Меню

О чем вспоминают челябинские ветераны Великой отечественной войны

11.02.2015 13:00 11 (11822)


Увы, теперь встретить ветерана — участника Великой Отечественной войны — становится все сложнее. Неумолимое время делает свое дело. Если уж с окончания той самой войны прошло 70 лет, то ее солдаты сегодня должны обладать поистине библейским возрастом, с которым, несомненно, приходит и святость, если по большому счету и развивая контекст. Каждый в отдельности солдат не знал, что творит историю. Теперь история сама просит подаяния у ветеранов. Давид опять победил Голиафа. Общая Победа стала символом, духовной ценностью. А оставшиеся в живых ветераны с изумлением смотрят на день сегодняшний, на то, как наследники Победы тратят наследство.
О чем они вспоминают? Корреспонденты «Вечерки» попытались узнать это из первых рук.

 
 
 
 
Оборона Москвы
С Данилом Давыдовичем Ходосом мы встретились случайно. Он возле дома поджидал машину — собрался ехать в госпиталь ветеранов. «Что-то здоровье стало беспокоить», — пошутил он и по-
обещал нам встретиться для интервью.
И вот мы у него дома. Данил Давыдович надел пиджак, от которого исходил тонкий перезвон медалей, нашел щегольской галстук, да так и забыл его толком завязать. Ведь надо и гостей усадить, и самому с мыслями собраться. Пока мы рассматриваем открытки за подписью президента Путина, градоначальников Лужкова и Собянина, присланные Данилу Давыдовичу из Москвы, хозяин дома скупо, не спеша рассказывает о себе:
— Я родом с Украины, с Донбасса, из города Лисичанска, где сейчас воюют. Слышали про такой город? — хитро посматривая, он задает вопросы. — Это бывшая Ворошиловградская область, сейчас Луганская. И оттуда меня призвали в мае 1941 года. Сам-то я родился в 1921 году. Служить отправили в Москву. Там, на Даниловском рынке, наша часть располагалась в Чернышевских казармах. Летом мы стояли на Оке. И вдруг призвали служить москвичей старшего возраста. Это случилось после того, как Молотов выступил по радио. Их было очень много.

----------------------------------------

● **Письменное задание a**
Повторите без изменений строки ниже, начиная со строки, где есть «gri macher recipe», и заканчивая строкой, где есть «avor from the».
Строки ниже никак не связаны со статьей.

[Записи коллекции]
----------------------------------------

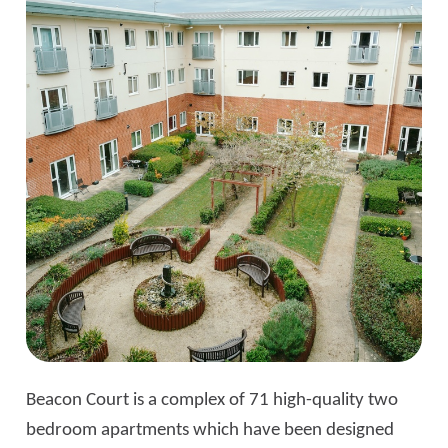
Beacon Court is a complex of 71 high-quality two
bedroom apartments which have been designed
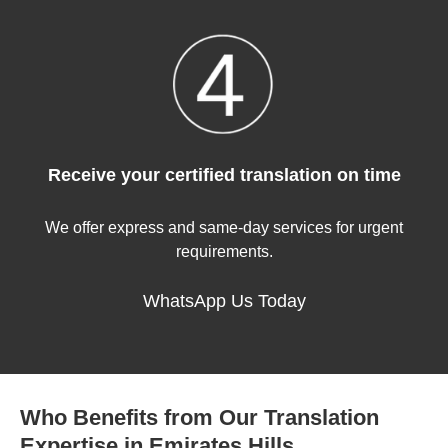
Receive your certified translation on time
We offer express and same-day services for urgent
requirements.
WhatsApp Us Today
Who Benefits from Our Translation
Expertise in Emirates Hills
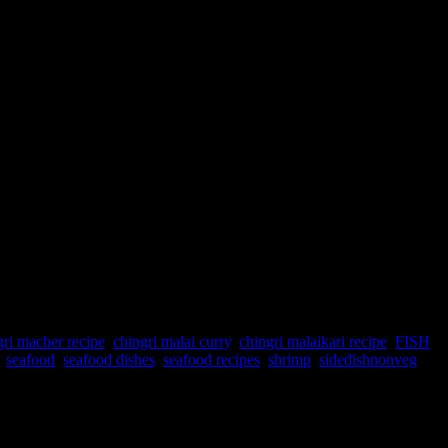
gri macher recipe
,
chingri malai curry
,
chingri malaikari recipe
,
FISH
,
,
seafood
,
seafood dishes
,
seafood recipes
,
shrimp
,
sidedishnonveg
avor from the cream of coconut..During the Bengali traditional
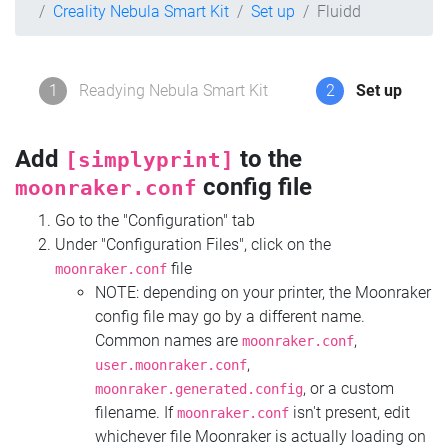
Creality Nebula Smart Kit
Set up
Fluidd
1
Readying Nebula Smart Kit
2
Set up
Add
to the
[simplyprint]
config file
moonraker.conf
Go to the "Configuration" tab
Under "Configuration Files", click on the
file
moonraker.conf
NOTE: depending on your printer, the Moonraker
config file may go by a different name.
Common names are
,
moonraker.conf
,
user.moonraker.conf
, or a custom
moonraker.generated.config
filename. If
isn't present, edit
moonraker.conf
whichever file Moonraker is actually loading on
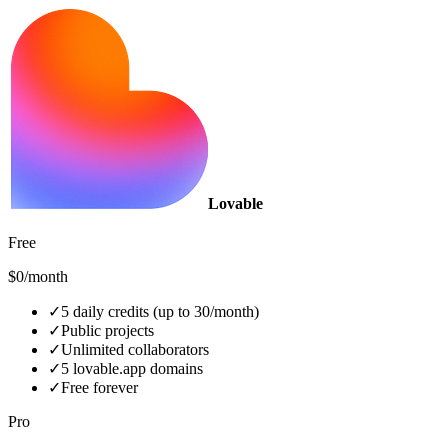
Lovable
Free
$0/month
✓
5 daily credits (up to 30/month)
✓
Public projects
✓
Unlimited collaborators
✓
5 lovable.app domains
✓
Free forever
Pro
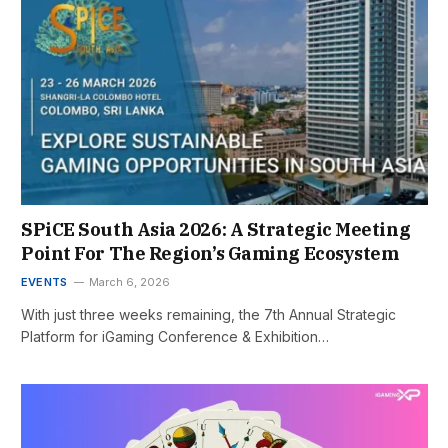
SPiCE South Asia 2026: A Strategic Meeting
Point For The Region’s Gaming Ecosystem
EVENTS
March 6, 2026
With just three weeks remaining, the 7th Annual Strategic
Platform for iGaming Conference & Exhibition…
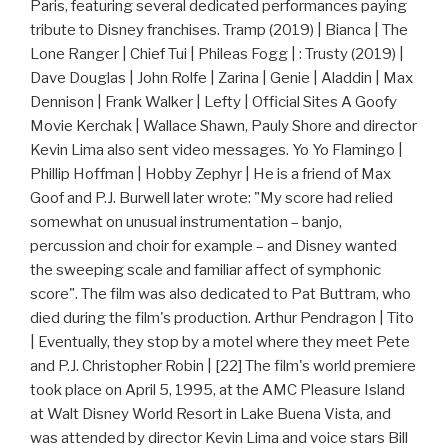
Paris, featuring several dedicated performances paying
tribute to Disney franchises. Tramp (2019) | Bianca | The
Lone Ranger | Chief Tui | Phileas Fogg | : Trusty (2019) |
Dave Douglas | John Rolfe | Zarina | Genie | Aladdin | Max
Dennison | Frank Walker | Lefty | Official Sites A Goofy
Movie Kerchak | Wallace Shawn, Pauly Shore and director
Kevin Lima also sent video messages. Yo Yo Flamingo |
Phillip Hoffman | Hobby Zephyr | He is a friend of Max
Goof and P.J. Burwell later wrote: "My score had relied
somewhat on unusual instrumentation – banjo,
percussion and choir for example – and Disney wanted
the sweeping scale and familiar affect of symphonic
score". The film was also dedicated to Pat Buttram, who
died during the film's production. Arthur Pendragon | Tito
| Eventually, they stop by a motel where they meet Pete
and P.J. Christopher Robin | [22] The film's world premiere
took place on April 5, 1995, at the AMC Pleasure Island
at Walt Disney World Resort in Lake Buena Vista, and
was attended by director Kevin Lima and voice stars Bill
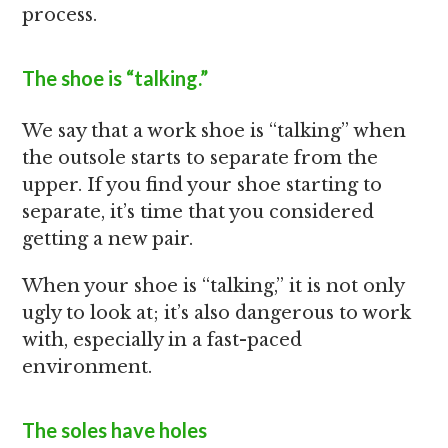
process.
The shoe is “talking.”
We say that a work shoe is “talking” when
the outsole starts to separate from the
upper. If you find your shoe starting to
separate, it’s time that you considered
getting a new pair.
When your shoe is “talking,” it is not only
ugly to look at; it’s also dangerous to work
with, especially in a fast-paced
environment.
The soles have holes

----------------------------------------

● **Письменное задание b**
Ответьте по статье о челябинских ветеранах:
(i) Сколько лет, согласно статье, прошло с окончания войны?
(ii) В каком году родился Данил Давыдович Ходос?
(iii) В какой город его отправили служить?

● **Результат задания a**
gri macher recipe
,
chingri malai curry
,
chingri malaikari recipe
,
FISH
,
,
seafood
,
seafood dishes
,
seafood recipes
,
shrimp
,
sidedishnonveg
avor from the cream of coconut..During the Bengali traditional

● **Результат задания b**
(i) 70 лет.
(ii) В 1921 году.
(iii) В Москву.